Answers to Exercises and questions for Discussion
This chapter checked the bivariate association between seeing ads for alcohol on more channels (and therefore having higher awareness) and stress on the importance of well-known brands for alcohol against gender, and found in a three-way crosstabulation that it was a little greater for males than for females. From the alcohol marketing dataset, using three-way crosstabulation on SPSS, check whether the same is true of the four hypotheses listed in Chapter 5 under implications of the chapter for the alcohol marketing dataset. Pick out one or two categorical variables other than gender that you think might affect these relationships and try a three-way crosstabulation with all four hypotheses.
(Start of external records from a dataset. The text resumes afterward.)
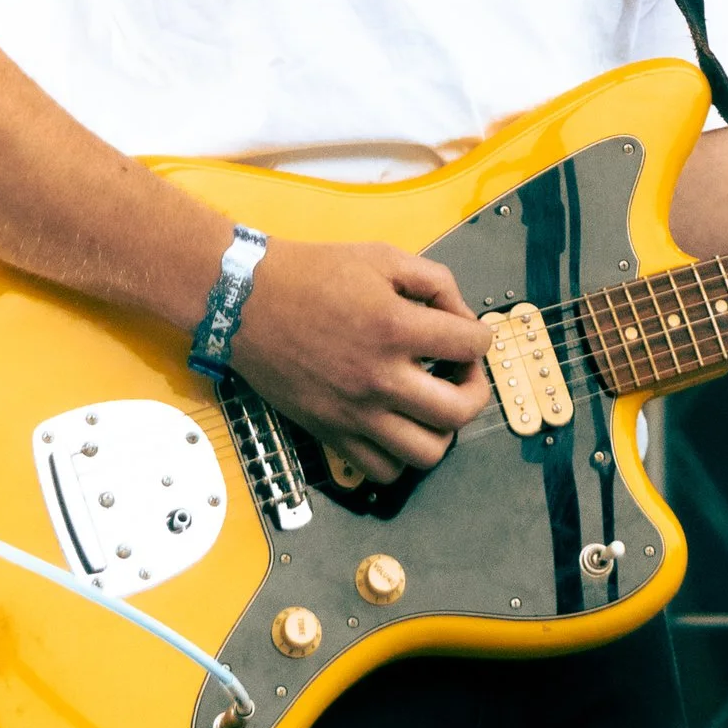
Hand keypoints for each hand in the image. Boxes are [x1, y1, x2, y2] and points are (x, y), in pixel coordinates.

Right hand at [226, 236, 494, 483]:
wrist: (247, 300)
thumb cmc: (312, 273)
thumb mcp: (382, 256)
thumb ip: (434, 281)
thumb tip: (461, 316)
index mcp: (395, 327)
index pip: (471, 344)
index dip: (481, 336)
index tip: (468, 335)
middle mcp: (379, 377)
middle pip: (459, 411)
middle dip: (475, 391)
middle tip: (462, 375)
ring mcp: (354, 413)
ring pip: (426, 452)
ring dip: (441, 430)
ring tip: (431, 405)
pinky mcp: (330, 433)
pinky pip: (382, 470)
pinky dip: (399, 456)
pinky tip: (396, 425)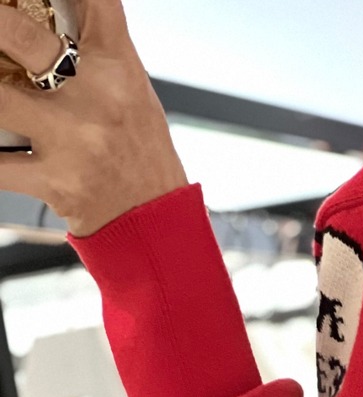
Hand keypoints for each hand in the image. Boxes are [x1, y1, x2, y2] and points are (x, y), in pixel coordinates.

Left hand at [0, 0, 186, 235]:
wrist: (155, 224)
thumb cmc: (140, 152)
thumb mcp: (132, 87)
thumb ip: (98, 44)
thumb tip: (66, 6)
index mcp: (117, 68)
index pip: (96, 1)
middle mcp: (97, 100)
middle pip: (23, 38)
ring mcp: (73, 141)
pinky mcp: (55, 182)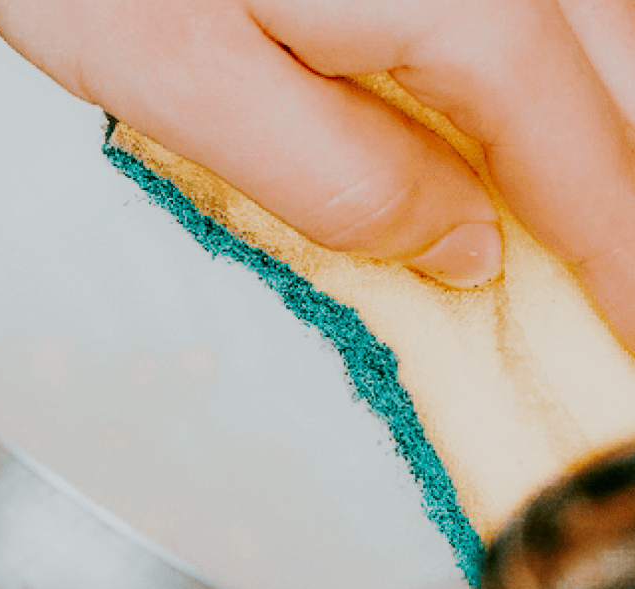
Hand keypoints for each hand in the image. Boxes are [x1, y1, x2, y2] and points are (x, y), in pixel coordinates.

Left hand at [0, 0, 634, 347]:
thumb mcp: (198, 91)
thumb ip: (341, 179)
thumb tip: (465, 249)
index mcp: (450, 2)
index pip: (581, 161)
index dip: (623, 269)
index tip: (633, 352)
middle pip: (611, 94)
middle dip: (620, 213)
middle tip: (615, 316)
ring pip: (587, 48)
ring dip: (597, 149)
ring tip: (585, 243)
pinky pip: (517, 32)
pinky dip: (539, 100)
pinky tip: (522, 145)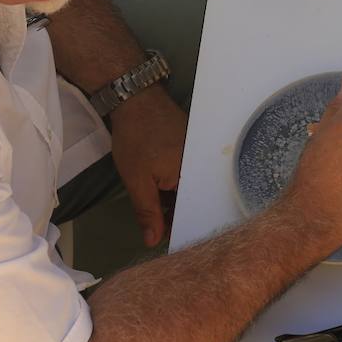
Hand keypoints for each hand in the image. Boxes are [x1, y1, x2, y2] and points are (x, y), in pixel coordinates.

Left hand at [109, 87, 186, 246]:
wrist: (136, 100)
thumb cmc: (137, 139)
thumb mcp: (137, 181)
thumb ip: (147, 212)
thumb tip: (153, 241)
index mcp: (194, 177)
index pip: (192, 213)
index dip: (177, 228)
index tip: (162, 237)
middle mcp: (204, 168)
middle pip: (193, 201)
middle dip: (175, 215)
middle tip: (155, 224)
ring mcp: (200, 156)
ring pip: (190, 188)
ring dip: (175, 199)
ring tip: (156, 206)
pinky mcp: (194, 148)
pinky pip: (190, 174)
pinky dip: (177, 183)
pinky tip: (161, 186)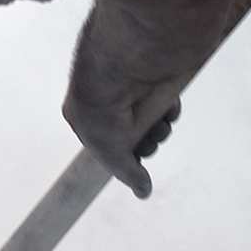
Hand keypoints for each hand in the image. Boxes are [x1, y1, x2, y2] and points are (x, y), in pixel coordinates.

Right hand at [61, 36, 187, 200]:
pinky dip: (169, 111)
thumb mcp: (109, 151)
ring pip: (151, 123)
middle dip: (145, 145)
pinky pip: (164, 105)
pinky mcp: (152, 80)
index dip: (122, 158)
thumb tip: (143, 190)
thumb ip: (126, 173)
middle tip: (146, 143)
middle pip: (132, 137)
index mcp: (82, 115)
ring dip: (159, 131)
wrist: (123, 59)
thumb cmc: (103, 102)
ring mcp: (129, 90)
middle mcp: (105, 101)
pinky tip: (167, 108)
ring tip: (158, 126)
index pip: (105, 147)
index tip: (134, 168)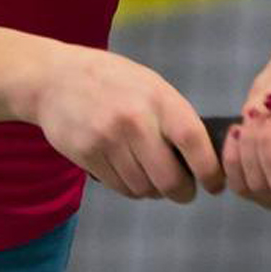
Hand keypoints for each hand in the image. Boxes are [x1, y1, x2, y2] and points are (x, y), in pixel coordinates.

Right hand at [30, 44, 224, 202]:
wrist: (56, 78)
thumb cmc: (112, 81)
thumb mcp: (150, 85)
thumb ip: (174, 117)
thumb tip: (202, 158)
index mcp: (158, 98)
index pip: (193, 142)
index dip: (209, 170)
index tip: (214, 184)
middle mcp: (134, 120)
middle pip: (169, 179)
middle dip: (182, 192)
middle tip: (184, 191)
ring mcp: (108, 140)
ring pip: (144, 188)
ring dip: (153, 190)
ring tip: (152, 176)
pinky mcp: (87, 156)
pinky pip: (120, 187)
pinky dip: (130, 188)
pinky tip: (130, 172)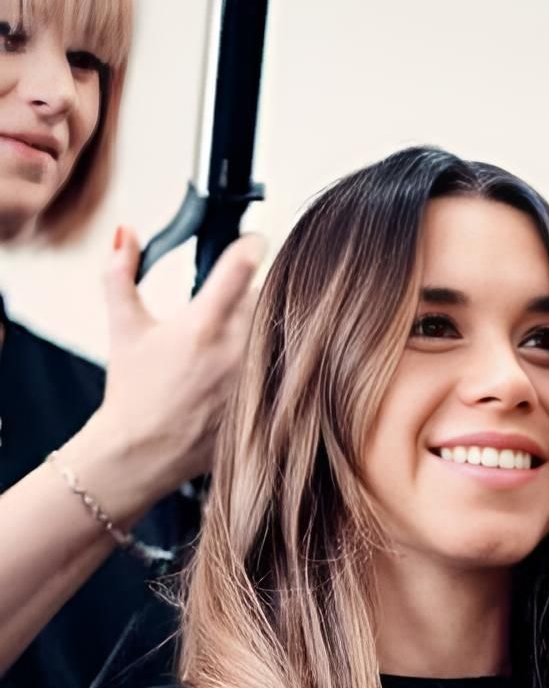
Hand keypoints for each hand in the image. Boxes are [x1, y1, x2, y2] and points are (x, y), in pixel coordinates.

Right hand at [92, 225, 264, 505]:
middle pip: (271, 297)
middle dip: (258, 291)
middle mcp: (236, 350)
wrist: (142, 454)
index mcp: (203, 325)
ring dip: (270, 325)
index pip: (243, 265)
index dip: (252, 244)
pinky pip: (288, 368)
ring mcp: (257, 379)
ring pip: (285, 330)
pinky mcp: (268, 404)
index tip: (253, 241)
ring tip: (245, 337)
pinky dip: (279, 360)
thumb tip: (125, 234)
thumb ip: (120, 273)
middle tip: (239, 301)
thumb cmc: (134, 393)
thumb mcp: (123, 328)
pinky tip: (260, 367)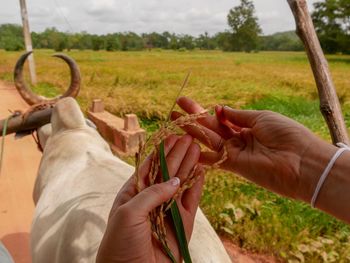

The four hypotheses listed in Chapter 5 are:
H1 The more aware young people are of alcohol marketing, the more likely they are to have consumed alcohol.
H2 The more young people are involved in alcohol marketing, the more likely they are to have consumed alcohol.
H3 The more aware young people are of alcohol marketing, the more likely they are to drink alcohol in the next year.
H4 The more young people are involved in alcohol marketing, the more likely they are to drink alcohol in the next year.
These are bivariate hypotheses. However, if controlled for a third variable like gender, they become multivariate. In fact, for all four hypotheses, the bivariate association for females is slightly stronger than for males. This is the opposite of the relationship between awareness and brand importance for alcohol. Other variables that might be used as controls are whether or not their brothers, sisters or parents also drink alcohol and whether or not they smoke.
This chapter ran a multiple regression of total number of alcohol units last consumed against total importance of brands, total number of channels seen, total involvement and age at which the first alcoholic drink was taken. The resulting multiple R2 was very low. Using SPSS, check out the bivariate correlations between total units consumed and the other variables.
Figure 6.6 shows the SPSS results of a multiple regression of total units of alcohol last consumed against total importance of brands, total number of channels seen, total involvement and age at first alcoholic drink. The adjusted multiple R2 is very low at 0.095. The bivariate correlations between total units consumed and the other variables are:
Total importance of brands, r = 0.11
Total number of channels seen, r = 0.16
Total involvement, r = 0.29
Age at first alcoholic drink, r = 0.03
Only total involvement has any notable degree of correlation, although total number of channels seen would also be statistically significant if the cases were a random sample.
How can the status of any variable as ‘dependent’ or ‘independent’ be established?
For dependence techniques, it needs to be emphasized that it is the researcher who decides on the dependent or independent status of variables. The statistics themselves are blind to such allocations. Researchers will often conclude that one variable ‘accounts for’ a certain percentage of the variability on another variable, but the statistics themselves would also allow the ‘accounting for’ in the other direction or indeed that both share their variability. The dependent or independent status of the variables comes (or should come) from the research context of the researcher’s theoretical ideas, not from the statistics.
The appropriate use of regression-based techniques depends on a number of assumptions being met. Given that these are seldom met in their entirety, or not at all, to what extent has the use of regression been, in the words of Berk (2004: 203), a ‘disaster’?
For multiple regression to be legitimately performed, a number of conditions need to be met. First, there must be an adequate number of cases. Second, regression analysis assumes that the dependent variable is metric. Third, regression assumes that all metric variables are normally distributed. Fourth, multiple regression assumes linearity – that the data are best summarized with a straight line rather than a curved or oscillating one. The final assumption is that the independent variables are not themselves highly inter-correlated. If these assumptions are unexamined, then statistical analysis can easily become a misleading ritual. Readers of the results of regression analyses need to be warned if there are any issues with these assumptions. Quite apart from these statistical assumptions, there are often assumptions or decisions about the interpretation of the results. Thus it is often assumed that the variable selected as the ‘dependent’ variable in a regression equation is indeed an ‘outcome’ that is being studied; in reality, other interpretations are possible. Thus in Exercise 2 above it is being assumed that the total number of alcohol units last consumed is somehow a consequence of total importance of brands, total number of channels seen, total involvement and age at which the first alcoholic drink was taken. On another interpretation, however, the total number of alcohol units last consumed may be one of several independent factors that affect awareness of alcohol advertising, which is being taken as the dependent variable.
Apart from the selection of variables as dependent or independent, there is the issue of the meaningfulness of the final multiple R2. A result of R2 = 0.1 or even 0.2 may be interpreted as not important, not worthwhile or as a negative result. Researchers may be tempted, however, to say that the result is, nevertheless ‘statistically significant’ if the p-value is less than 0.05, which it is for R2 = 0.095 in Exercise 2. To argue that the relationship, therefore, ‘exists’ is overstating the case. The correlation is very, very small, even if it cannot be explained away as an outcome of random sampling variation.